If you are a lover of reggae, you may recall that another Robert, this time a Jamaican, Bob Marley once sang about Zimbabwe. The title of his track which goes by the same name – Zimbabwe says – Every man gotta right to decide his own destiny… so arm in arms, with arms, we’ll fight this little struggle cause that’s the only way we can overcome our little trouble.

History tells us that most African countries had to fight for their freedom, their independence. As Bob Marley sang – we will fight this little struggle. Robert Mugabe, the bush war guerrilla, led Zimbabwe to independence. He will be certainly remembered for spending years in jail in his desire to liberate his people from oppression. Assuming power with a promise to change the fortunes of Zimbabwe, the question is – did Robert Mugabe derail from the vision of the liberation struggle?

Mugabe was ousted when his wife Grace eyed the position of president and her speed to achieve her desires was uncontrollable.  Emmerson “Crocodile” Mnangagwa, who was Mugabe’s deputy, was sacked, a development that did not go down well with the military who stepped in albeit rather respectfully as Mugabe later said he was forced to resign. In the run up to the last elections, Mugabe rather mischievously supported the same opposition he had been persecuting for years against his own ZANU-PF party something that was quite telling to me about the true interest of most African leaders.

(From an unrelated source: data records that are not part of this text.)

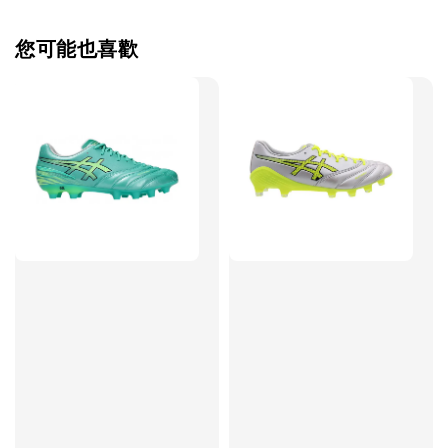
瀏覽全部
您可能也喜歡
售完
TWG 防滑
TWG 防滑襪 V2
TWG 防滑襪
童 6-10歲
-
+
-
NT$ 320.00
NT$ 320.00
NT$ 320.00
NT$ 370.00
NT$ 370.00
NT$ 370.00
加入購物車
瀏覽更多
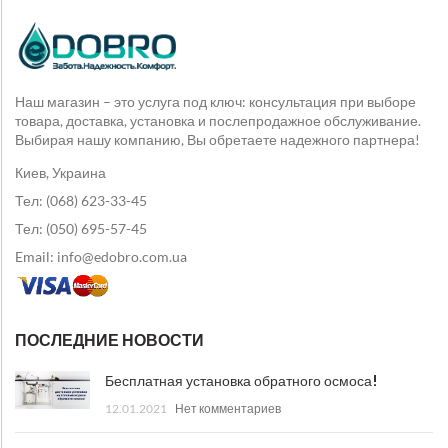
Наш магазин – это услуга под ключ: консультация при выборе
товара, доставка, установка и послепродажное обслуживание.
Выбирая нашу компанию, Вы обретаете надежного партнера!
Киев, Украина
Тел: (068) 623-33-45
Тел: (050) 695-57-45
Email: info@edobro.com.ua
ПОСЛЕДНИЕ НОВОСТИ
Бесплатная установка обратного осмоса!
12.01.2021
Нет комментариев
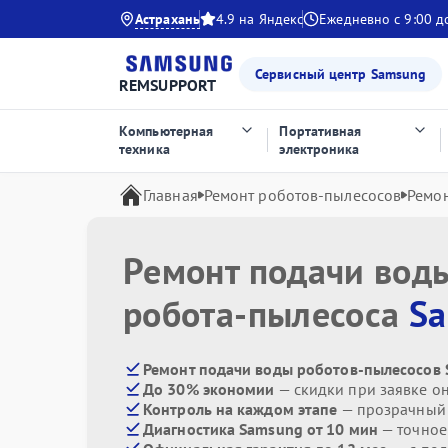
Астрахань
4.9 на Яндекс
Ежедневно с 9:00 д
Сервисный центр Samsung
REMSUPPORT
Компьютерная
Портативная
техника
электроника
Главная
Ремонт роботов-пылесосов
Ремо
Ремонт подачи вод
робота-пылесоса
S
Ремонт подачи воды роботов-пылесосов 
До 30% экономии
— скидки при заявке о
Контроль на каждом этапе
— прозрачный
Диагностика Samsung от 10 мин
— точное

It is said that a good dancer knows when to leave the stage and not wait to be booed off the stage. Mugabe was booed off the stage because he danced and danced until Zimbabweans really got fed up with him and celebrated when he was finally ousted. Remember video clips going viral of civilians and soldiers both united against the founding father of their nation?

While it is a fact that Sierra Leoneans did not take up arms to fight for independence, most of those who came to power with a promise to make the lives of people better sadly abused the opportunity with deadly consequences.  Barely two decades after independence with the country’s political space full of violence and intrigues was the country plunged in to full scale civil war. This time though, arms were not taken up against colonial masters but brothers were fighting against brothers and sisters against sisters. Young men who had taken the oath to defend the territorial integrity of their nation were made the sacrificial lambs as they were ordered to fight a war they did not create with almost their bare hands. In what they apparently considered a suicide mission, some young military officers entered Freetown to teach then President Joseph Saidu Momoh and his government some lessons on how not to treat the military and how not to fight a civil war.

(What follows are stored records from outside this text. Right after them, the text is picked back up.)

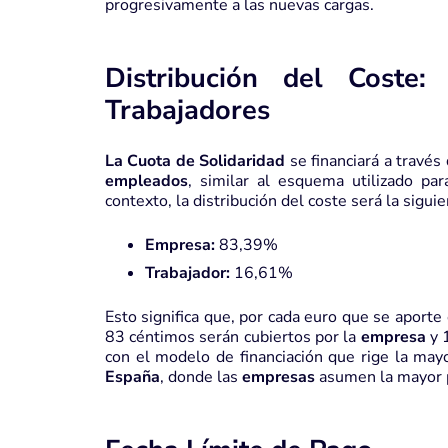
progresivamente a las nuevas cargas.
Distribución del Coste:
Trabajadores
La Cuota de Solidaridad
se financiará a travé
empleados
, similar al esquema utilizado pa
contexto, la distribución del coste será la siguie
Empresa:
83,39%
Trabajador:
16,61%
Esto significa que, por cada euro que se aport
83 céntimos serán cubiertos por la
empresa
y 
con el modelo de financiación que rige la may
España
, donde las
empresas
asumen la mayor p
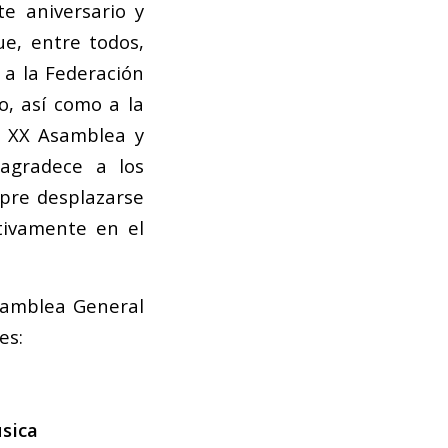
e aniversario y
e, entre todos,
 a la Federación
o, así como a la
a XX Asamblea y
 agradece a los
mpre desplazarse
ctivamente en el
Asamblea General
es:
sica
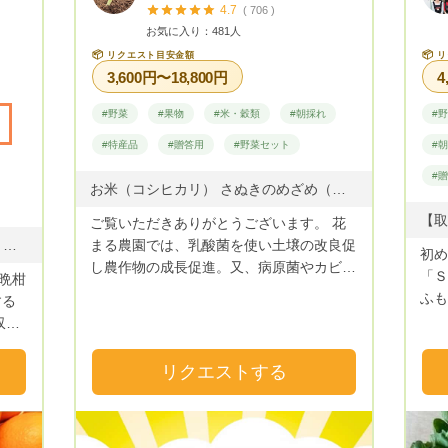
4.7
( 706 )
お気に入り：481人
📦
📦
リクエスト目安金額
リ
3,600円〜18,800円
4
#野菜
#果物
#米・穀類
#朝採れ
#
#特産品
#贈答用
#野菜セット
#
#
お米（コシヒカリ） さぬきのめざめ（アスパラ） ミニトマト さぬきひめ（いちご） おくら、きゅうり、ナス、ししとう、、かぼちゃ、すもも、かき、いちぢく、じゃがいも
ご覧いただきありがとうございます。 花
温州みかん、中晩柑類(不知火、清見、甘平、せとか、はるみ、まどんな、ブラッドオレンジ、伊予柑、ポンカン、河内晩柑、カラマンダリン、レモン等)
まる農園では、乳酸菌を使い土壌の改良促
初め
し農作物の成長促進。又、病原菌やカビの
「Ｓ
晩柑
発生を防ぐので、農薬の使用を極限まで減
ふも
する
らすことができ安心、安全な、お米やお野
家2
収穫
菜を育てることができました。 是非、は
型の
に適
なまる農園の野菜たちをお試しいただけた
石鎚
合
リクエストする
ら、と思います。 よろしくお願いしま
水』
を生
す。 香川県オリジナル品種さぬきのめざ
き水
媛県
めは、穂先きまで柔らかく、シャキシャキ
栽培
！
とした食感、甘みがありクセのないアスパ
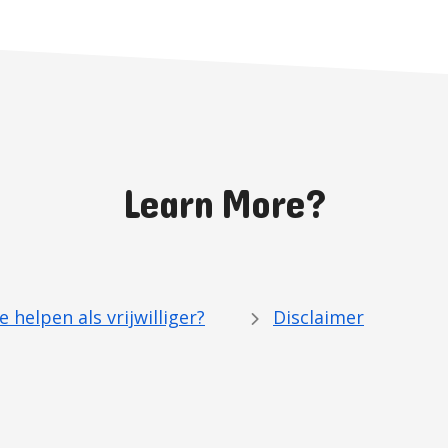
Learn More?
 helpen als vrijwilliger?
Disclaimer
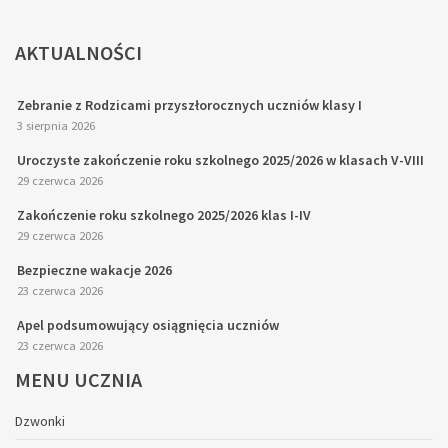
AKTUALNOŚCI
Zebranie z Rodzicami przyszłorocznych uczniów klasy I
3 sierpnia 2026
Uroczyste zakończenie roku szkolnego 2025/2026 w klasach V-VIII
29 czerwca 2026
Zakończenie roku szkolnego 2025/2026 klas I-IV
29 czerwca 2026
Bezpieczne wakacje 2026
23 czerwca 2026
Apel podsumowujący osiągnięcia uczniów
23 czerwca 2026
MENU
UCZNIA
Dzwonki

Julius Maada Bio and other young military officers subsequently took power as they people danced themselves lame thinking that they had been liberated. But were they really? Of course not. A few months after coming to power through the gun and not the ballot box, some young army officers started investing their time and energy in wild fair-complexioned women. Dark skinned women who also wanted to benefit from the looting that had effectively commenced pathetically took up to recklessly bleaching their skin to become light skinned at all cost.

After a few years in power, the so-called liberators had become an embarrassment to Sierra Leone just like Mugabe was a big disappointment to Zimbabwe. I vividly remember these events as if they were yesterday because I had just entered the noble and risky world of journalism with a commitment to speak the truth and would later spend my youth covering a bloody civil war which could have been prevented if we were truly committed to our vision of making a new nation and not focused on selfish ambitions and greed.

Like Mugabe who fought to set his people free, Maada Bio has returned to power to set his people free with education as one of his priorities just as Mugabe. Like Mugabe, who struggled to fix the economy, Bio is also contending with the same challenge after he inherited a very problematic economic mess from a very corrupt All People’s Congress government of crooks.